### TASK STATEMENT:
Could you render the lines of the data as a numbered list, starting with the line containing "Chất liệu da nhăn PU phủ nano, chống thấm" and going on through the end of the data, with any blank lines left out?

### DATA SUPPLIED:
------------------------------------------------

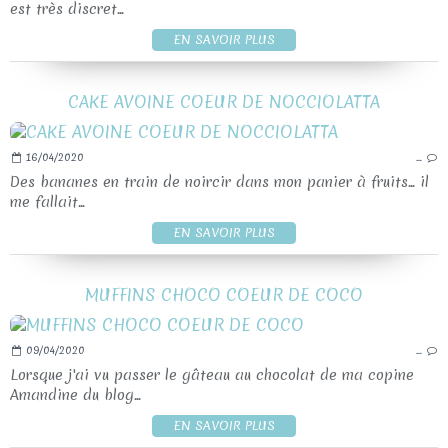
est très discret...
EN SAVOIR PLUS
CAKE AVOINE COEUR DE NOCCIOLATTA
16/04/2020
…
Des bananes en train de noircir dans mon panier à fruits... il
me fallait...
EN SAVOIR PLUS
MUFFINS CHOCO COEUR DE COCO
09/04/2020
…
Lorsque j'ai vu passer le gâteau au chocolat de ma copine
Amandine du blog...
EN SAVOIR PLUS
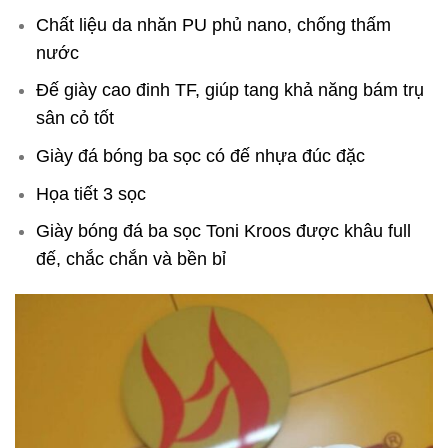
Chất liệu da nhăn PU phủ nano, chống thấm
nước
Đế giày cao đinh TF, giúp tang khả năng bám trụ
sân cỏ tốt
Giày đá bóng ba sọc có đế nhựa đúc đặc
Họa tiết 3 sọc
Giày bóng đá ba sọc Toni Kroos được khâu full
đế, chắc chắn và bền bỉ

------------------------------------------------

### EXERCISE SOLUTION:
1. Chất liệu da nhăn PU phủ nano, chống thấm
2. nước
3. Đế giày cao đinh TF, giúp tang khả năng bám trụ
4. sân cỏ tốt
5. Giày đá bóng ba sọc có đế nhựa đúc đặc
6. Họa tiết 3 sọc
7. Giày bóng đá ba sọc Toni Kroos được khâu full
8. đế, chắc chắn và bền bỉ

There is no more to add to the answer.